Aru Shiney-Ajay first became genuinely worried about climate change when she visited family members in India, and found the streams and grass where she had played as a child had shriveled as a result of drought.
“Someplace that I knew really well turned into something unrecognizable,” said Shiney-Ajay, now 20 and a student at Swarthmore College in Pennsylvania.
So she turned to the Sunrise Movement, a US-based youth network that aims to “build an army of young people to stop climate change and create millions of good jobs in the process.”
“When I think of climate change, I am driven by fear and anger,” she told the Thomson Reuters Foundation in a telephone interview.
However, her activism — including occupying the office of Republican US Representative Patrick Meehan in December last year with other Sunrise Movement members — has given her a feeling that she can make a difference.
The sit-in was an attempt to stop Meehan from voting on a tax bill that would provide tax cuts to fossil-fuel billionaires, among others, she said.
Meehan voted for the bill anyway, which passed in December — but Shiney-Ajay now knows how to take a stand.
Her generation is ready to act on climate change, which is a “preventable crisis,” she said.
That is particularly true because younger people — who will live to see the more severe impacts of climate change — have more at stake.
Half the world’s population is now younger than 30 — and those youth are becoming increasingly powerful political and social advocates for action, including on climate change, according to a World Economic Forum study last year that questioned youths from 180 countries.
Youth-led climate organizations are springing up around the globe.
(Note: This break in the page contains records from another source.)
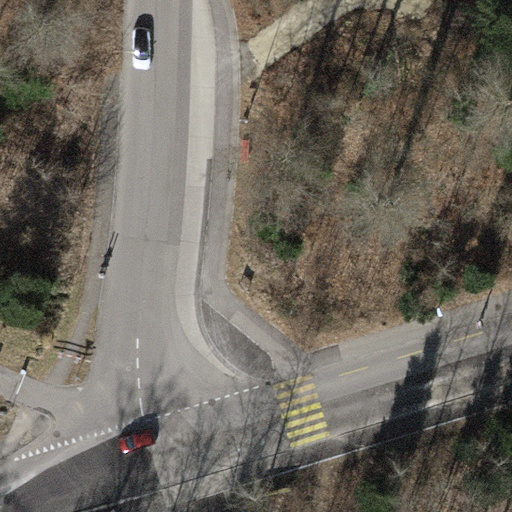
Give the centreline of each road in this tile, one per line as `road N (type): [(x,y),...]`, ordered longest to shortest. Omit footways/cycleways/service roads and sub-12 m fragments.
road 1 (unclassified): [(157,460),(142,348),(161,0)]
road 2 (unclassified): [(511,349),(157,460)]
road 3 (unclassified): [(157,460),(0,507)]
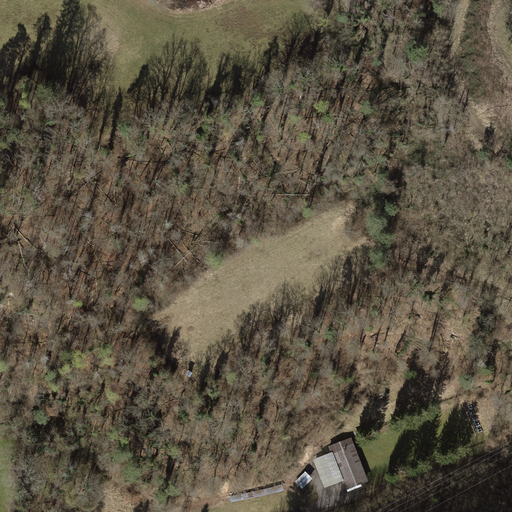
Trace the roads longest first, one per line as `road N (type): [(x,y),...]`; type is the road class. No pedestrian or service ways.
road 1 (track): [(308,511),(426,472),(511,467)]
road 2 (track): [(511,154),(486,136),(464,101),(456,63),(462,0)]
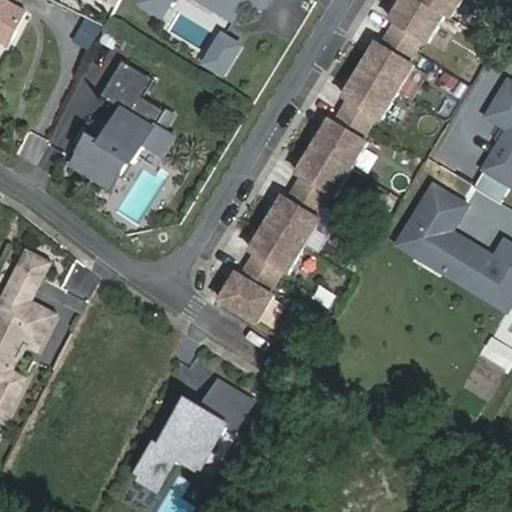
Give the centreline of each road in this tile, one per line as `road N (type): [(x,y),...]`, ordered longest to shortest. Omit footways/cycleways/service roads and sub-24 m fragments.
road 1 (residential): [(153,280),(184,259),(343,0)]
road 2 (residential): [(0,179),(153,280)]
road 3 (residential): [(282,362),(153,280)]
road 4 (track): [(511,409),(438,511)]
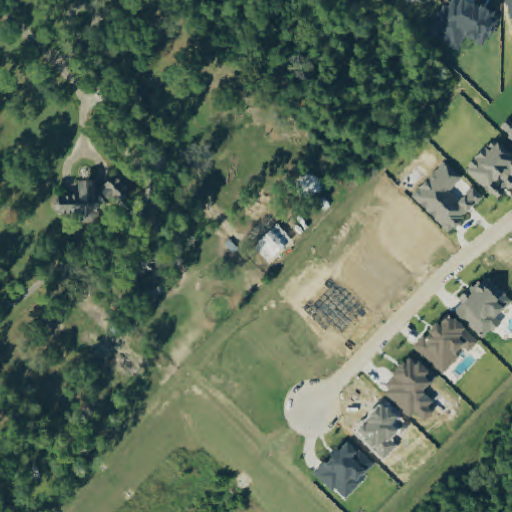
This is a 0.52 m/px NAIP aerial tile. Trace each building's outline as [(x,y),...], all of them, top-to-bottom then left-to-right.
[(511,148),(489,148),(489,161),(475,161),(475,190),(491,190),(491,200),(511,200),(511,148)] [(454,237),(487,201),(476,191),(463,206),(452,196),(465,181),(447,165),(414,201),(454,237)] [(68,199),(66,222),(72,215),(103,218),(117,202),(131,203),(135,199),(136,188),(120,176),(100,200),(101,186),(86,185),(84,200),(68,199)] [(446,378),(469,353),(472,356),(483,344),(456,320),(433,345),(426,340),(416,351),(446,378)] [(318,476),(346,503),(378,471),(353,446),(331,469),(329,466),(318,476)]
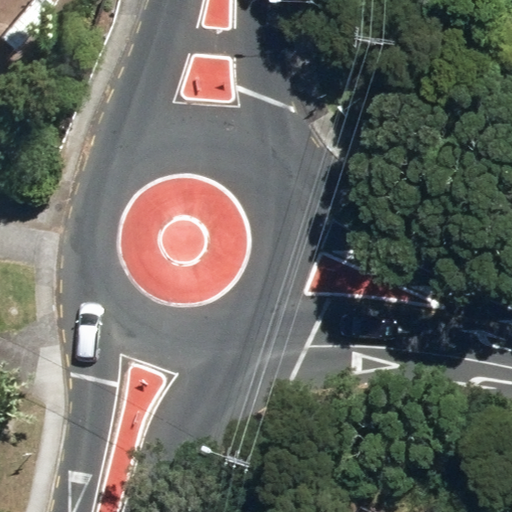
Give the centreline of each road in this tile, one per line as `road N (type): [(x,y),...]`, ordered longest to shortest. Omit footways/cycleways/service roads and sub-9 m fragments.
road 1 (tertiary): [(253,164),(505,322)]
road 2 (tertiary): [(505,322),(239,330)]
road 3 (secondary): [(91,511),(88,290)]
road 4 (secondary): [(229,335),(145,511)]
road 5 (secondary): [(253,164),(282,207),(286,259),(265,306),(239,330)]
road 6 (secondary): [(102,173),(181,0)]
road 7 (secondary): [(229,335),(190,346),(150,341),(114,322),(88,290)]
road 8 (secondary): [(102,173),(126,152),(171,137),(203,138),(246,158)]
road 9 (secondary): [(241,0),(246,158)]
road 10 (secondary): [(88,290),(77,229),(102,173)]
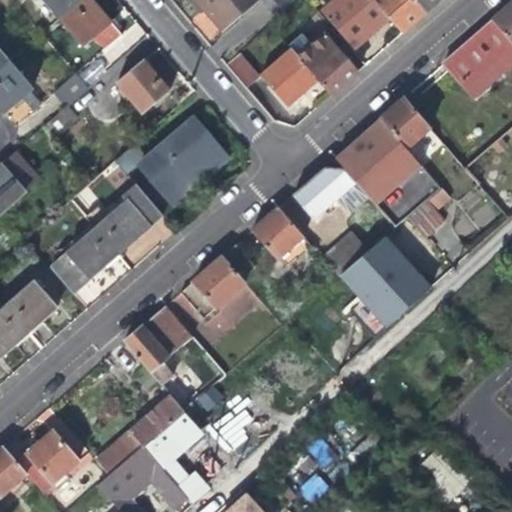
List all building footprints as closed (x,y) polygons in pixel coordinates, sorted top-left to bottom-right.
[(43,0),(59,19),(81,0),(43,0)] [(102,11),(92,0),(81,0),(59,19),(82,46),(111,22),(102,11)] [(210,5),(227,26),(256,0),(196,0),(204,10),(210,5)] [(372,33),(390,18),(376,3),(373,0),(337,0),(324,11),(355,47),(372,33)] [(378,0),(376,3),(390,18),(403,33),(416,22),(425,13),(413,0),(378,0)] [(413,0),(425,13),(437,3),(440,0),(413,0)] [(511,4),(510,7),(493,22),(511,43),(511,4)] [(222,30),(227,26),(210,5),(204,10),(222,30)] [(511,65),(511,43),(493,22),(470,42),(444,64),(473,98),(511,65)] [(115,27),(103,37),(111,46),(123,36),(115,27)] [(332,41),(318,54),(325,61),(338,49),(332,41)] [(325,61),(318,54),(312,59),(299,43),(292,49),(318,81),(331,96),(345,84),(358,72),(338,49),(325,61)] [(303,93),(318,81),(292,49),(261,75),(288,107),(303,93)] [(0,69),(9,61),(0,50),(0,69)] [(238,52),(226,64),(242,84),(255,72),(238,52)] [(142,60),(116,83),(143,113),(168,91),(156,76),(142,60)] [(33,90),(9,61),(0,69),(0,108),(16,128),(32,114),(20,101),(33,90)] [(55,92),(67,107),(87,88),(76,74),(55,92)] [(431,130),(404,99),(393,108),(379,120),(407,151),(431,130)] [(77,119),(67,107),(45,125),(56,137),(77,119)] [(195,118),(161,148),(195,187),(214,170),(229,158),(195,118)] [(379,120),(364,134),(396,170),(366,196),(370,200),(376,207),(421,167),(407,151),(379,120)] [(351,145),(334,160),(366,196),(396,170),(364,134),(351,145)] [(187,193),(195,187),(161,148),(148,159),(134,142),(114,160),(129,177),(141,166),(174,204),(187,193)] [(480,185),(444,144),(431,155),(467,196),(480,185)] [(0,165),(0,214),(39,180),(15,152),(0,165)] [(366,196),(334,160),(309,182),(291,197),(314,222),(332,206),(336,212),(342,206),(350,216),(370,200),(366,196)] [(143,203),(156,218),(161,214),(145,196),(136,185),(123,195),(127,200),(95,228),(118,255),(135,240),(150,227),(149,225),(135,210),(143,203)] [(440,189),(406,219),(425,239),(437,229),(444,222),(435,212),(449,199),(440,189)] [(149,225),(156,218),(143,203),(135,210),(149,225)] [(304,238),(278,209),(264,221),(251,232),(277,262),(304,238)] [(405,223),(377,248),(399,272),(414,259),(427,247),(405,223)] [(97,273),(118,255),(95,228),(50,267),(56,274),(73,293),(97,273)] [(348,234),(336,245),(353,265),(366,254),(348,234)] [(353,265),(336,245),(321,258),(338,277),(353,265)] [(235,246),(223,256),(243,280),(255,269),(235,246)] [(247,284),(243,280),(223,256),(198,278),(179,295),(203,322),(247,284)] [(369,264),(358,274),(375,293),(386,284),(369,264)] [(34,281),(6,307),(28,333),(44,319),(57,308),(34,281)] [(15,344),(28,333),(6,307),(0,311),(0,357),(15,344)] [(192,338),(182,326),(165,307),(141,328),(124,343),(162,387),(172,378),(161,364),(192,338)] [(205,353),(194,341),(188,346),(198,359),(205,353)] [(196,397),(203,412),(221,403),(214,388),(196,397)] [(96,461),(108,475),(142,446),(183,411),(170,396),(96,461)] [(242,429),(255,416),(236,396),(226,406),(228,408),(205,429),(230,454),(249,436),(242,429)] [(157,464),(197,428),(183,411),(142,446),(157,464)] [(183,452),(194,442),(203,434),(197,428),(157,464),(162,470),(172,461),(183,452)] [(22,447),(11,456),(27,474),(43,493),(79,461),(53,432),(41,442),(27,453),(22,447)] [(217,451),(203,434),(194,442),(208,459),(217,451)] [(321,439),(308,448),(321,468),(334,459),(321,439)] [(187,499),(173,483),(162,470),(157,464),(142,446),(108,475),(97,485),(110,499),(97,509),(99,511),(140,511),(126,495),(140,483),(136,477),(141,473),(172,511),(187,499)] [(0,497),(27,474),(11,456),(4,447),(0,450),(0,497)] [(183,475),(172,461),(162,470),(173,483),(183,475)] [(313,504),(329,485),(314,473),(298,491),(313,504)] [(278,511),(269,502),(258,511),(278,511)]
Their desire for change stems from personal experience of and worry about climate change, as well as a desire to hold their governments to account for failing to act swiftly enough on the problem, their members have said.
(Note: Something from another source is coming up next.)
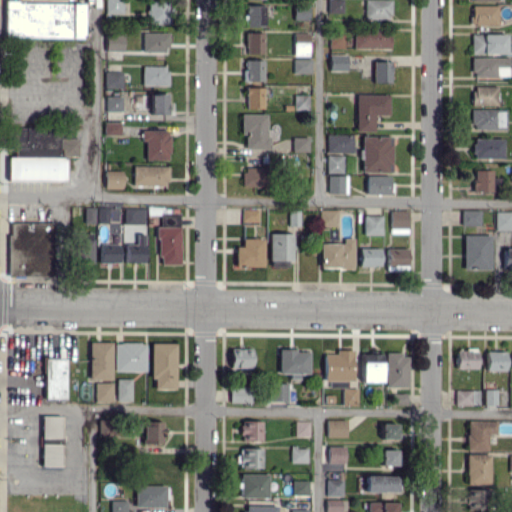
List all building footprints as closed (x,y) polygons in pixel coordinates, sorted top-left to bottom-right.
[(4,0),(4,35),(83,37),(84,1),(23,0),(4,0)] [(105,0),(105,13),(122,13),(121,0),(105,0)] [(169,1),(147,0),(147,23),(168,24),(169,1)] [(341,13),(341,0),(326,0),(326,12),(341,13)] [(363,0),(363,19),(391,19),(391,0),(363,0)] [(262,5),(245,5),(244,26),(262,26),(262,5)] [(293,19),(308,19),(308,5),(293,5),(293,19)] [(497,5),(470,5),(470,25),(497,24),(497,5)] [(352,48),(390,49),(390,30),(353,30),(352,48)] [(168,31),(140,31),(140,52),(167,52),(168,31)] [(263,53),(262,32),(244,32),(245,53),(263,53)] [(292,55),(308,55),(308,33),(293,33),(292,55)] [(328,47),(343,48),(344,35),(328,34),(328,47)] [(506,34),(471,34),(470,53),(505,54),(506,34)] [(104,51),(122,51),(122,37),(105,36),(104,51)] [(328,70),(345,70),(346,54),(328,54),(328,70)] [(507,77),(508,57),(472,56),(471,76),(507,77)] [(310,72),(310,58),(292,58),(292,72),(310,72)] [(262,59),(243,59),(243,80),(263,80),(262,59)] [(389,61),(372,61),(372,82),(390,82),(389,61)] [(141,85),(167,85),(167,65),(142,65),(141,85)] [(121,88),(122,71),(104,71),(104,87),(121,88)] [(497,84),(471,85),(471,105),(497,104),(497,84)] [(245,108),(263,108),(262,86),(245,87),(245,108)] [(149,114),(167,114),(167,93),(149,94),(149,114)] [(292,109),(307,109),(307,95),(293,94),(292,109)] [(388,115),(388,95),(355,94),(354,130),(373,131),(373,114),(388,115)] [(105,112),(122,111),(121,95),(105,96),(105,112)] [(503,110),(471,109),(471,128),(503,129),(503,110)] [(267,114),(240,113),(240,133),(244,133),(244,148),(266,149),(267,114)] [(103,134),(120,135),(120,122),(103,122),(103,134)] [(144,159),(168,160),(168,129),(140,129),(140,140),(144,140),(144,159)] [(7,180),(65,180),(65,157),(60,157),(60,130),(13,130),(13,156),(7,156),(7,180)] [(352,135),(325,134),(325,152),(352,153),(352,135)] [(308,136),(291,136),(292,151),(308,151),(308,136)] [(391,136),(361,136),(360,171),(390,171),(391,136)] [(78,156),(78,138),(60,138),(60,156),(78,156)] [(503,158),(503,139),(472,138),(471,158),(503,158)] [(326,155),(325,172),(341,172),(342,155),(326,155)] [(132,185),(168,185),(168,166),(133,165),(132,185)] [(242,186),(263,186),(262,166),(242,167),(242,186)] [(492,170),(472,169),(472,191),(491,192),(492,170)] [(104,188),(122,187),(121,170),(104,170),(104,188)] [(343,175),(326,175),(326,193),(342,194),(343,175)] [(388,175),(365,175),(365,194),(388,194),(388,175)] [(83,222),(94,223),(95,206),(84,206),(83,222)] [(107,207),(97,206),(97,222),(107,223),(107,207)] [(144,207),(123,207),(123,224),(144,224),(144,207)] [(241,222),(258,222),(258,208),(240,209),(241,222)] [(336,209),(318,209),(318,226),(337,226),(336,209)] [(460,225),(480,224),(479,210),(459,211),(460,225)] [(494,230),(511,228),(511,223),(511,211),(493,212),(494,230)] [(179,264),(179,212),(160,212),(159,226),(157,226),(157,264),(179,264)] [(389,233),(407,233),(407,212),(388,212),(389,233)] [(362,234),(380,235),(380,215),(363,215),(362,234)] [(8,276),(56,276),(56,222),(7,222),(8,276)] [(92,262),(92,234),(75,233),(75,262),(92,262)] [(292,233),(268,233),(269,260),(292,260),(292,233)] [(124,243),(124,263),(144,263),(143,234),(135,234),(135,243),(124,243)] [(490,235),(462,234),(462,269),(489,269),(490,235)] [(263,238),(242,238),(242,246),(235,246),(234,266),(262,266),(263,238)] [(352,268),(353,238),(342,238),(342,243),(319,243),(318,267),(352,268)] [(118,243),(99,244),(99,263),(118,262),(118,243)] [(358,266),(379,265),(379,248),(358,248),(358,266)] [(406,248),(385,248),(385,270),(406,271),(406,248)] [(511,248),(502,248),(501,266),(511,266),(511,248)] [(111,342),(88,342),(88,379),(111,379),(111,342)] [(113,371),(145,371),(145,343),(113,342),(113,371)] [(175,343),(150,342),(150,379),(154,379),(154,389),(174,389),(175,343)] [(251,348),(229,348),(230,368),(251,367),(251,348)] [(455,368),(476,368),(476,349),(455,349),(455,368)] [(308,374),(308,350),(278,350),(278,375),(298,376),(298,374),(308,374)] [(323,353),(323,380),(351,381),(352,350),(335,350),(335,354),(323,353)] [(504,370),(504,351),(485,351),(485,370),(504,370)] [(360,381),(380,382),(381,353),(361,352),(360,381)] [(407,387),(407,352),(384,352),(384,387),(407,387)] [(65,358),(44,358),(43,398),(64,398),(65,358)] [(131,379),(116,379),(116,400),(130,400),(131,379)] [(111,382),(94,382),(94,401),(112,401),(111,382)] [(287,383),(270,383),(270,401),(287,401),(287,383)] [(250,386),(229,386),(229,401),(250,402),(250,386)] [(340,404),(356,405),(357,388),(340,388),(340,404)] [(484,405),(496,404),(496,389),(484,389),(484,405)] [(454,404),(478,405),(478,390),(454,390),(454,404)] [(406,404),(406,393),(391,393),(391,404),(406,404)] [(59,415),(40,415),(40,438),(60,438),(59,415)] [(325,436),(345,437),(345,419),(325,419),(325,436)] [(260,441),(261,421),(240,420),(239,440),(260,441)] [(308,420),(294,420),(294,436),(308,436),(308,420)] [(465,450),(486,450),(487,433),(495,433),(495,421),(466,420),(465,450)] [(162,421),(152,421),(152,425),(141,425),(141,444),(162,443),(162,421)] [(379,423),(380,439),(396,439),(396,423),(379,423)] [(59,466),(59,444),(40,444),(40,466),(59,466)] [(326,462),(344,462),(344,446),(327,445),(326,462)] [(306,462),(306,446),(289,446),(289,462),(306,462)] [(261,467),(261,448),(237,447),(237,466),(261,467)] [(396,449),(380,449),(379,465),(396,465),(396,449)] [(489,454),(465,454),(465,484),(488,484),(489,454)] [(239,497),(267,497),(267,474),(239,473),(239,497)] [(397,476),(364,475),(364,491),(396,492),(397,476)] [(342,496),(342,479),(325,479),(325,496),(342,496)] [(308,480),(291,480),(291,495),(308,495),(308,480)] [(164,507),(164,485),(133,485),(134,507),(164,507)] [(465,509),(489,509),(489,490),(466,489),(465,509)] [(325,511),(324,511),(345,511),(345,499),(325,499),(325,511)] [(109,511),(125,511),(125,500),(110,500),(109,511)] [(395,511),(396,502),(367,501),(366,511),(395,511)]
Many young people have said they are searching for ways to make a difference in their own futures — and some are having early successes.
For example, 25-year-old Camila Bustos is a member of Dejusticia, a Colombian youth organization that has sued Colombia’s government, saying that its failure to stop deforestation in the Amazon — a driver of climate change — was violating the constitutional right of young people to a healthy environment.
“Grown-ups have failed — maybe not failed completely, but are still slow to act” to curb climate change, said Bustos, a researcher for the nonprofit.
Last week, the organization had an unprecedented victory: Colombia’s highest court ruled that the government must take urgent action to stem rising deforestation, in response to the suit by 25 young plaintiffs, the youngest 7 years old.
Under the ruling — the first of its kind in Latin America — the government has four months to produce a plan to reduce deforestation in the Amazon, Dejusticia said in a statement.
Around the world, youth-led lawsuits, peaceful protests and environmental action events are gathering pace, as younger generations use the most powerful tool they have at their disposal: their voice.
Sunrise Movement member Sophia Zaia, 23, remembers her family having to drag home buckets of water from their local convenience store after a major drought dried up their well in Texas while she was in middle school.
At the time, she remembers thinking: “How is this something that not everyone is talking about?”
Zaia felt that her community’s response — digging deeper wells — did not go far enough to deal with looming water shortages as a result of climate change.
Last month, she and 11 other students blocked entrances to a meeting of fracking lobbyists at the Trump International Hotel in Washington.
To counter US President Donald Trump’s assertion that global warming is a hoax and his link to fossil-fuel corporations, Sunrise Movement members shared personal stories of climate change for two hours before they were removed from the scene, Zaia said.
Finding an avenue to take action on their fears about climate change can be hugely helpful for young people, activist leaders have said.
“It’s quite empowering to be something in your global community,” said Melanie Mattauch, the European communications coordinator for 350.org, a group working to build a global grassroots movement to demand action on climate change.
Since 2012, the organization has worked with university students to help them demand that their institutions become “greener” and cut use of fossil fuels, Mattauch said in an interview.
Students at about 850 universities are now part of the network, including in cities ranging from New York to Berlin and Paris to Cape Town.
PUSH Sweden, another youth organization pushing sustainability goals, said social media and the Internet now make it easier for young people to work together.
“PUSH Sweden is creating somewhere young people can meet, not dependent on where they live,” 23-year-old board member Tove Lexen said.
For example, the group in 2015 held an online Climate Confusion event, with videos and a live panel talking about climate change, bringing together youth from several Swedish cities.
At the foundation of nearly all the youth climate movements is an urge to fight for a better, more livable future for generations to come.
Having youth involved in the fight to curb climate change means that the people most affected by decisions around the issue become a key part of the conversation, said Isabella Munson, communications leader for Zero Hour, a youth-run US group focused on taking concrete action against climate change.
“We have a duty to the earth and every generation to come to protect our home,” she said in an interview. “There are billions of young people in this world. We are not a force to be ignored.”